Jika coba kuperkirakan detail waktu mereka mulai berpacaran saat kuliah dulu, Aina pergi karena Tanto. Cukup beralasan. Di masa itu, tentu Tanto jauh terlihat lebih macho daripada aku, mengingat sekarang pun dia masih tampan dan gagah. Ditambah lagi Tanto lebih kaya. Di awal kami bertetangga, dia pernah bercerita kalau Pak Atmojo, bapaknya adalah petani kopi. Petani di distrik ini semua kaya raya. Apalagi petani kopi. Kekayaannya sudah seperti Raja Minyak.

Adapun kalau sekarang dia menjadi montir alih-alih mengelola kebun kopi, sebenarnya merupakan pantulan dari sikap santai dan lurusnya.
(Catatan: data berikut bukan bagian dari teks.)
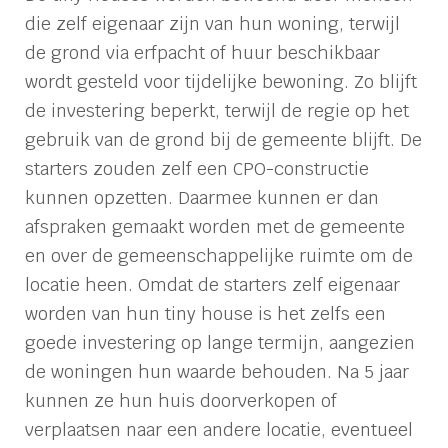
die zelf eigenaar zijn van hun woning, terwijl
de grond via erfpacht of huur beschikbaar
wordt gesteld voor tijdelijke bewoning. Zo blijft
de investering beperkt, terwijl de regie op het
gebruik van de grond bij de gemeente blijft. De
starters zouden zelf een CPO-constructie
kunnen opzetten. Daarmee kunnen er dan
afspraken gemaakt worden met de gemeente
en over de gemeenschappelijke ruimte om de
locatie heen. Omdat de starters zelf eigenaar
worden van hun tiny house is het zelfs een
goede investering op lange termijn, aangezien
de woningen hun waarde behouden. Na 5 jaar
kunnen ze hun huis doorverkopen of
verplaatsen naar een andere locatie, eventueel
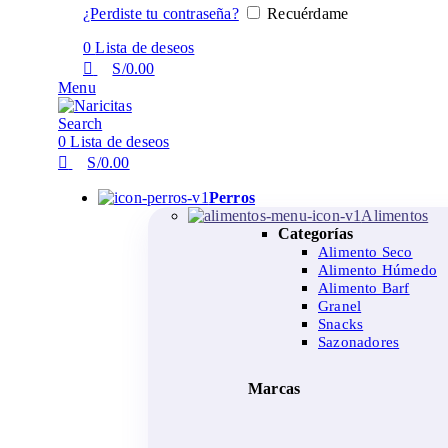
¿Perdiste tu contraseña?
Recuérdame
0
Lista de deseos
S/
0.00
Menu
Search
0
Lista de deseos
S/
0.00
Perros
Alimentos
Categorías
Alimento Seco
Alimento Húmedo
Alimento Barf
Granel
Snacks
Sazonadores
Marcas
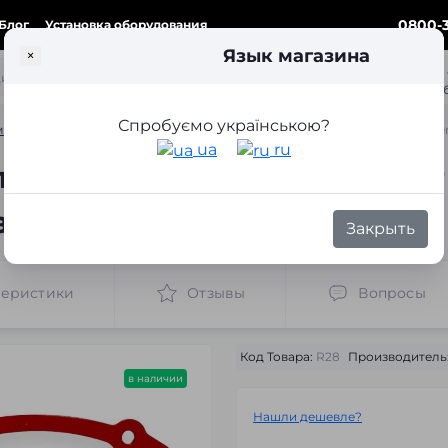
0800-3
Блог
Установка оборудования
Язык магазина
×
ка
Спробуємо українською?
ки для замены линз
Переходные рамки для замены линз Mini Cooper
ua
ru
ля замены линз Mini Coope
з адаптива (2 шт.)
Закрыть
теристики
Отзывы
Вопросы
Код Товара:
R28
Производитель
в наличии
Нашли дешевле?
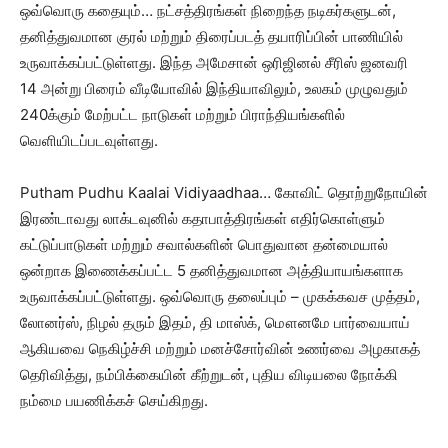
ஒவ்வொரு கதையும்… நட்சத்திரங்கள் நிறைந்த நடிகர்களுடன்,
தனித்துவமான குரல் மற்றும் திரைப்படத் தயாரிப்பின் பாணியில்
உருவாக்கப்பட்டுள்ளது. இந்த அமேசான் ஒரிஜினல் சீரிஸ் ஜனவரி
14 அன்று பிரைம் வீடியோவில் இந்தியாவிலும், உலகம் முழுவதும்
240க்கும் மேற்பட்ட நாடுகள் மற்றும் பிராந்தியங்களில்
வெளியிடப்படவுள்ளது.
Putham Pudhu Kaalai Vidiyaadhaa… கோவிட் தொற்றுநோயின்
இரண்டாவது லாக்டவுனில் கதாபாத்திரங்கள் எதிர்கொள்ளும்
கட்டுப்பாடுகள் மற்றும் சவால்களின் பொதுவான தன்மையால்
ஒன்றாக இணைக்கப்பட்ட 5 தனித்துவமான அத்தியாயங்களாக
உருவாக்கப்பட்டுள்ளது. ஒவ்வொரு தலைப்பும் – முகக்கவச முத்தம்,
லோனர்ஸ், நிழல் தரும் இதம், தி மாஸ்க், மௌனமே பார்வையாய்
ஆகியவை நெகிழ்ச்சி மற்றும் மனச்சோர்வின் உணர்வை அழகாகத்
தெரிவித்து, நம்பிக்கையின் கீற்றுடன், புதிய விடியலை நோக்கி
நம்மை பயணிக்கச் செய்கிறது.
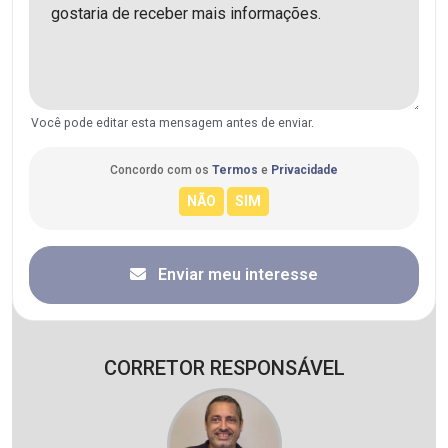
Você pode editar esta mensagem antes de enviar.
Concordo com os
Termos
e
Privacidade
Enviar meu interesse
CORRETOR RESPONSÁVEL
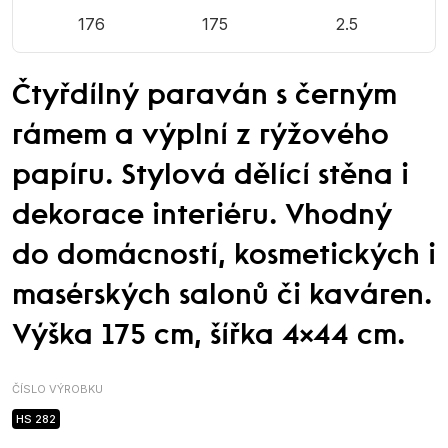
176
175
2.5
Čtyřdílný paraván s černým
rámem a výplní z rýžového
papíru. Stylová dělící stěna i
dekorace interiéru. Vhodný
do domácností, kosmetických i
masérských salonů či kaváren.
Výška 175 cm, šířka 4×44 cm.
ČÍSLO VÝROBKU
HS 282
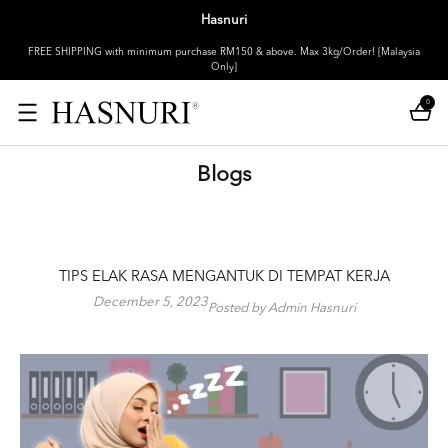
Hasnuri
FREE SHIPPING with minimum purchase RM150 & above. Max 3kg/Order! [Malaysia
Only]
0
Blogs
TIPS ELAK RASA MENGANTUK DI TEMPAT KERJA
December 5, 2023
Posted by Admin Hasnuri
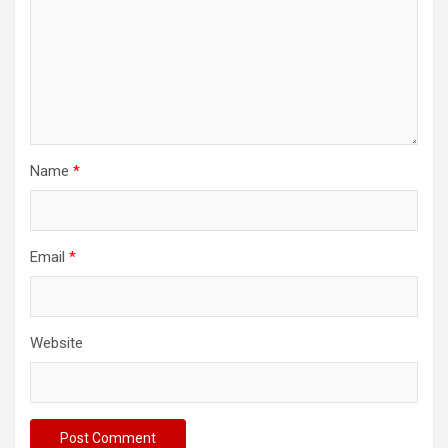
Name
*
Email
*
Website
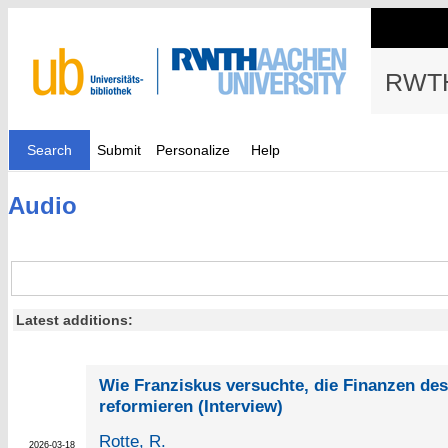
RWTH
Search
Submit
Personalize
Help
Audio
Latest additions:
Wie Franziskus versuchte, die Finanzen des
reformieren (Interview)
Rotte, R.
2026-03-18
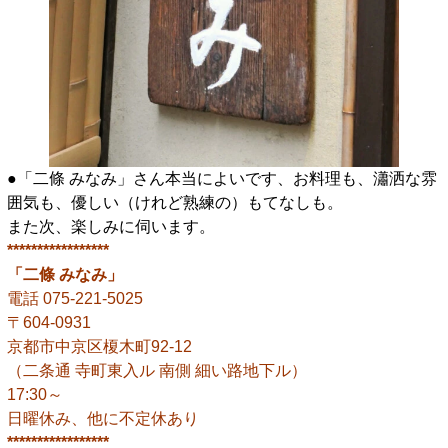
●「二條 みなみ」さん本当によいです、お料理も、瀟洒な雰
囲気も、優しい（けれど熟練の）もてなしも。
また次、楽しみに伺います。
*****************
「二條 みなみ」
電話 075-221-5025
〒604-0931
京都市中京区榎木町92-12
（二条通 寺町東入ル 南側 細い路地下ル）
17:30～
日曜休み、他に不定休あり
*****************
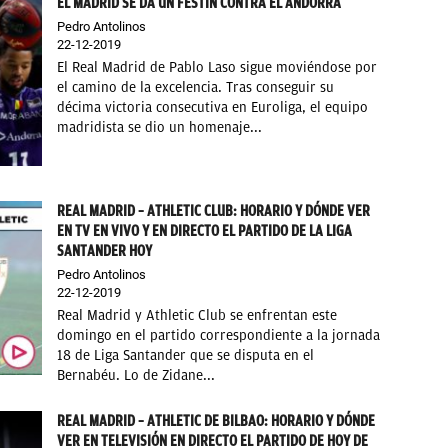
EL MADRID SE DA UN FESTÍN CONTRA EL ANDORRA
Pedro Antolinos
22-12-2019
El Real Madrid de Pablo Laso sigue moviéndose por
el camino de la excelencia. Tras conseguir su
décima victoria consecutiva en Euroliga, el equipo
madridista se dio un homenaje...
REAL MADRID – ATHLETIC CLUB: HORARIO Y DÓNDE VER
EN TV EN VIVO Y EN DIRECTO EL PARTIDO DE LA LIGA
SANTANDER HOY
Pedro Antolinos
22-12-2019
Real Madrid y Athletic Club se enfrentan este
domingo en el partido correspondiente a la jornada
18 de Liga Santander que se disputa en el
Bernabéu. Lo de Zidane...
REAL MADRID – ATHLETIC DE BILBAO: HORARIO Y DÓNDE
VER EN TELEVISIÓN EN DIRECTO EL PARTIDO DE HOY DE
Selain memang karena kopi bukan passion-nya, juga dia tak ingin bertengkar dengan tujuh saudaranya yang lain. Yang semuanya berebut ingin menguasai kebun kopi bapak mereka.
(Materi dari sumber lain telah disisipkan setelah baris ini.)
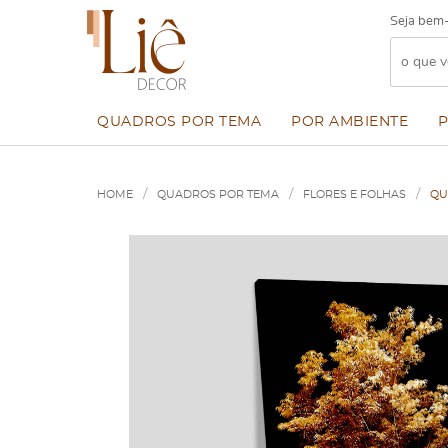
Seja bem-
QUADROS POR TEMA
POR AMBIENTE
HOME
QUADROS POR TEMA
FLORES E FOLHAS
QU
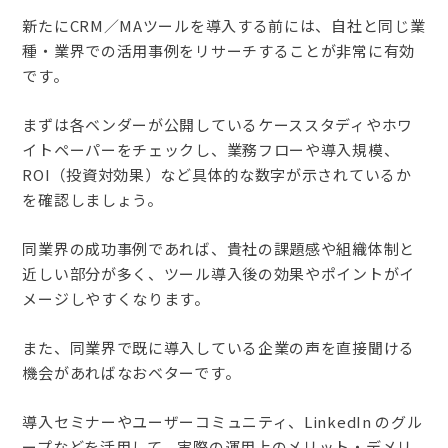
新たにCRM／MAツールを導入する前には、自社と同じ業
種・業界での活用事例をリサーチすることが非常に有効
です。
まずは各ベンダーが公開しているケーススタディやホワ
イトペーパーをチェックし、業務フローや導入規模、
ROI（投資対効果）など具体的な数字が示されているか
を確認しましょう。
同業界の成功事例であれば、貴社の課題感や組織体制と
近しい部分が多く、ツール導入後の効果やポイントがイ
メージしやすくなります。
また、同業界で既に導入している企業の声を直接聞ける
機会があればなおベターです。
導入セミナーやユーザーコミュニティ、LinkedIn のグル
ープなどを活用して、実際の運用上のメリット・デメリ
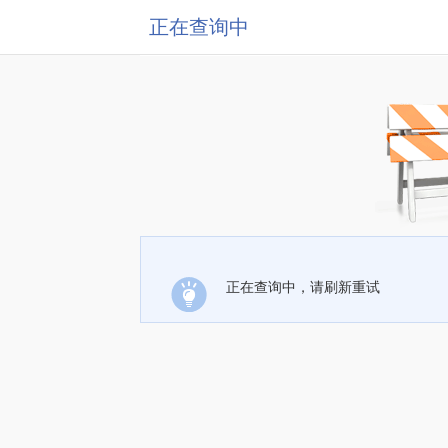
正在查询中
正在查询中，请刷新重试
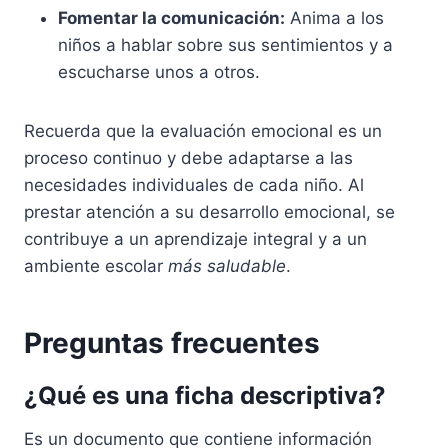
Fomentar la comunicación:
Anima a los
niños a hablar sobre sus sentimientos y a
escucharse unos a otros.
Recuerda que la evaluación emocional es un
proceso continuo y debe adaptarse a las
necesidades individuales de cada niño. Al
prestar atención a su desarrollo emocional, se
contribuye a un aprendizaje integral y a un
ambiente escolar
más saludable
.
Preguntas frecuentes
¿Qué es una ficha descriptiva?
Es un documento que contiene información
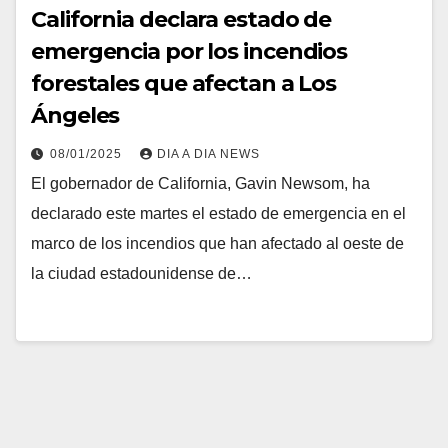
California declara estado de
emergencia por los incendios
forestales que afectan a Los
Ángeles
08/01/2025
DIA A DIA NEWS
El gobernador de California, Gavin Newsom, ha
declarado este martes el estado de emergencia en el
marco de los incendios que han afectado al oeste de
la ciudad estadounidense de…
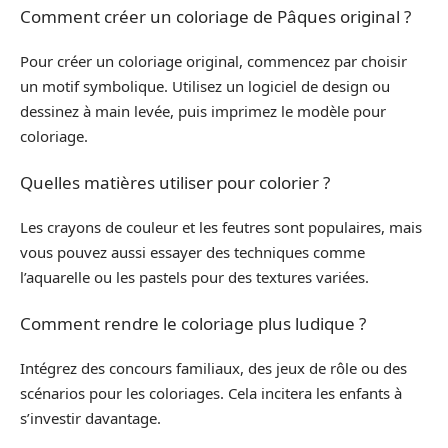
Comment créer un coloriage de Pâques original ?
Pour créer un coloriage original, commencez par choisir
un motif symbolique. Utilisez un logiciel de design ou
dessinez à main levée, puis imprimez le modèle pour
coloriage.
Quelles matières utiliser pour colorier ?
Les crayons de couleur et les feutres sont populaires, mais
vous pouvez aussi essayer des techniques comme
l’aquarelle ou les pastels pour des textures variées.
Comment rendre le coloriage plus ludique ?
Intégrez des concours familiaux, des jeux de rôle ou des
scénarios pour les coloriages. Cela incitera les enfants à
s’investir davantage.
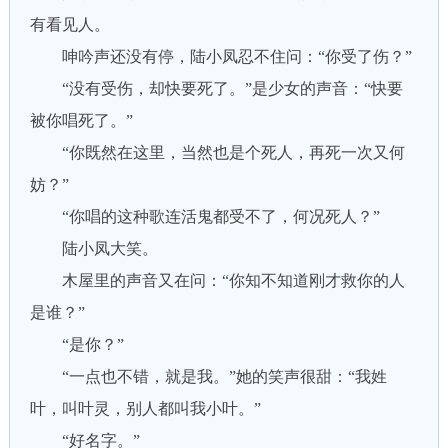
有看见人。
呻吟声还没有停，陆小凤忍不住问：“你受了伤？”
“没有受伤，却快要死了。”是少女的声音：“快要
被你唱死了。”
“你既然在这里，当然也是个死人，再死一次又何
妨？”
“你唱的这种歌连活鬼都受不了，何况死人？”
陆小凤大笑。
木屋里的声音又在问：“你知不知道刚才救你的人
是谁？”
“是你？”
“一点也不错，就是我。”她的笑声很甜：“我姓
叶，叫叶灵，别人都叫我小叶。”
“好名字。”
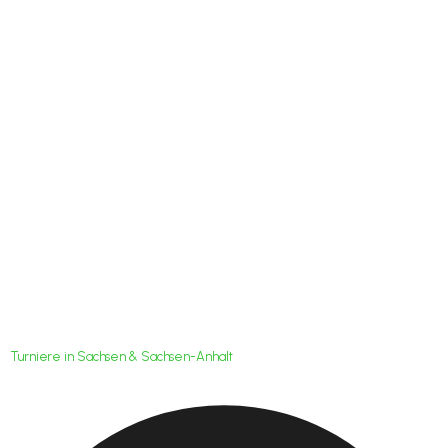
45. Internationaler
Grenzland-Pokal in
Zittau
Turniere in Sachsen & Sachsen-Anhalt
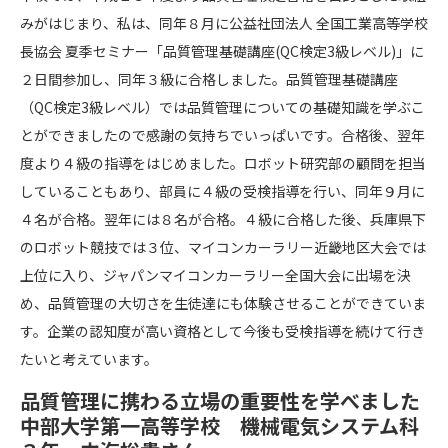
みがはじまり、私は、同年８月に公益社団法人 全国工業高等学校
長協会 夏季セミナー「品質管理基礎講座(QC検定3級レベル)」に
２日間参加し、同年３級に合格しました。品質管理基礎講座
（QC検定3級レベル）では品質管理についての基礎知識を学ぶこ
とができましたので感謝の気持ちでいっぱいです。合格後、翌年
度より４級の指導をはじめました。ロボット研究部の顧問を担当
していることもあり、部員に４級の受検指導を行い、同年９月に
４名が合格。翌年には８名が合格。４級に合格した後、兵庫県下
のロボット競技では３位、マイコンカーラリー近畿地区大会では
上位に入り、ジャパンマイコンカーラリー全国大会に出場を決
め、品質管理の大切さを生徒達にも体験させることができていま
す。企業の認知度が高い資格として今後も受検指導を続けて行き
たいと考えています。
品質管理に携わる立場の重要性を学べました
中部大学第一高等学校 機械電気システム科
Kecemburuan akibat masa lalu dan masa sekarang, terakumulasi. Namun, aku mampu meredamnya. Lebih tepatnya terpaksa menyemprot hama kecemburuan itu dengan sikap bijaksana.

Apalagi ketika aku menyampaikan keberatan akan kedekatannya pada Tanto, Aina mengatakan dengan suaranya yang menghanyutkan, “Bang Cakra, sekarang ini aku baru aja merasakan kebebasan. Jangan ikat aku dengan apa pun. Kalo masih mau, ayok. Kalo enggak, ....” Aina mengusir udara dengan tangannya. Gestur untuk mengatakan ‘kau pergi saja’.
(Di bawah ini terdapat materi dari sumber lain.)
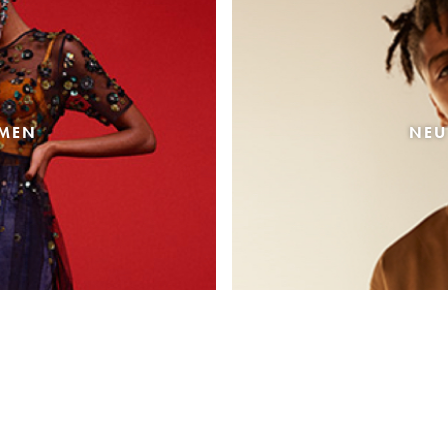
AMEN
NEU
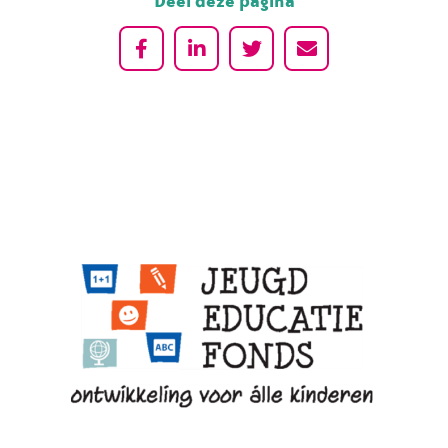
Deel deze pagina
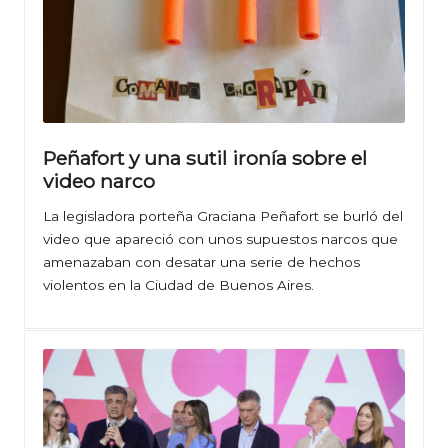
Peñafort y una sutil ironía sobre el
video narco
La legisladora porteña Graciana Peñafort se burló del
video que apareció con unos supuestos narcos que
amenazaban con desatar una serie de hechos
violentos en la Ciudad de Buenos Aires.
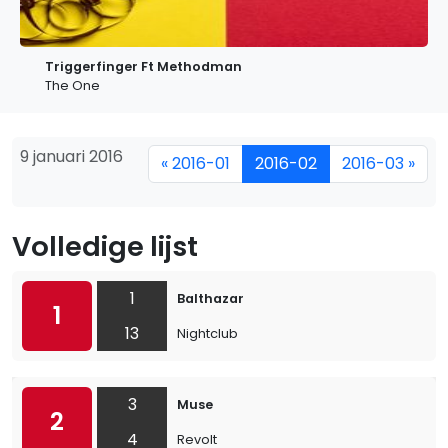
Triggerfinger Ft Methodman
The One
9 januari 2016
« 2016-01
2016-02
2016-03 »
Volledige lijst
1
Balthazar
1
13
Nightclub
3
Muse
2
4
Revolt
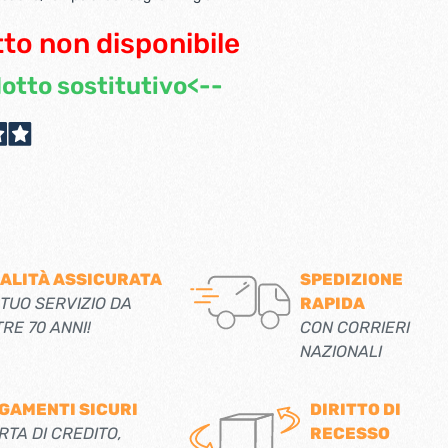
scorrevoli
Ferro forgiato maniglie etc.
Catenacci ferro forgiato
 libro
to non disponibile
Maniglie ferro forgiato
Miscelatori
Maniglioni e battenti ferro forgiato
otto sostitutivo<--
Maniglie classiche
rici
Maniglie moderne
Scopri di più
allo
Ferramenta per mobili
Serrature per mobili
Scolapiatti
ALITÀ ASSICURATA
SPEDIZIONE
 TUO SERVIZIO DA
RAPIDA
Cestelli estraibili per cucine
TRE 70 ANNI!
CON CORRIERI
Scopri di più
NAZIONALI
Cassette postali e bucalettere
GAMENTI SICURI
DIRITTO DI
Bucalettere
RTA DI CREDITO,
RECESSO
Cassette postali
“Pak Cakra.” Panggilan itu mengembalikanku ke salah satu ruangan pengap di Kantor Polisi Distrik Jaya Baru.

Aku mendongak. Seorang pria semuda Reyaga mengenakan pakaian sangat rapi memandangku hangat. Kami berhadap-hadapan. Rambutnya seperti basah. Dia memperkenalkan diri sebagai Nata Gamelion, seorang pengacara dari N&G Group. Dia yang mobil mewahnya diurus dengan baik oleh Tanto, memberikan ‘harga’ bagus untuk kasus ini. Biasanya, aku melihat dia hanya dari televisi saat menangani kasus-kasus besar. Sekarang makhluk bersinar ini nyata dan sedang tersenyum padaku. Ternyata, sinar di wajahnya bukan hanya karena lighting, tapi asli bercahaya. Mengapa kulit orang-orang kaya bisa sehalus dan sebersih ini, ya?

“Anda sudah ceritakan semuanya?” lanjutnya.

Aku mengangguk.

“Harus semuanya, ya, Pak,” dia mengingatkan, “jangan ada yang disembunyikan, biar tim kami bisa susun strategi pembelaan untuk Bapak.”

Dia menatapku sehingga menggugah untuk berbicara lagi, “Sudah..., eee, sudah semuanya.” 

Apa yang dia lakukan? Keburukan semacam apa lagi yang diharapkannya sedang disembunyikan? Semua rahasia telah dibongkar. Sampai-sampai ke permainan paling ‘kotor’ yang awalnya ingin aku timpakan pada Tanto. Ya, kusadari sekarang sebaik apa pun kita berusaha melemparkan kesalahan ke muka orang lain, semua perbuatan itu akan kembali menyerang pelakunya sendiri. Betapa jahat aku. Karena pernah menjalankan upaya fitnah kepada orang baik seperti Tanto—meskipun tidak berhasil.

‘Permainan kotor’, sebutanku sekarang. ‘Permainan Cinta’, sebutan sebulan yang lalu. Aina ternyata punya kehidupan pribadi yang cukup liar. Utamanya dalam hal pemenuhan kebutuhan batin. Selain karena suami sebelumnya itu sangat possesif, perpisahannya juga disebabkan kurangnya Aina akan kebutuhan yang satu itu. Dengan uang yang dia punya, dia sering menyewa ‘brondong’ untuk menemaninya. Bisa menebak, kan, apa kelanjutannya? Kegemarannya ini terbongkar. Dia diceraikan dengan membawa kebencian sangat mendalam dari suaminya. Suami yang sudah membuat hidupnya serba berkecukupan. Bukannya sedih, perempuan aneh itu malah senang, karena merasa jadi lebih bebas.

Di hari pertama kami bertemu lagi, Aina dan aku melakukannya. Dia sangat bersemangat, seolah sudah seribu tahun tidak pernah disentuh. Betapa hari itu menjadi hari paling istimewa dalam hidupku—pada waktu itu, kalau sekarang telah menjadi hari paling durjana. Setahun belakangan, aku dan Sari jarang melakukan hubungan suami-istri lagi. Kalaupun terjadi, akan berlangsung secara monoton dan membosankan. Ini dijadikan alasan untuk pembenaran. Walau kutahu pada akhirnya, yang salah tetap salah. Seperti nasihatku kepada Sari: jika sesuatu diawali dengan salah, akan berakhir salah pula, bahkan bisa lebih parah.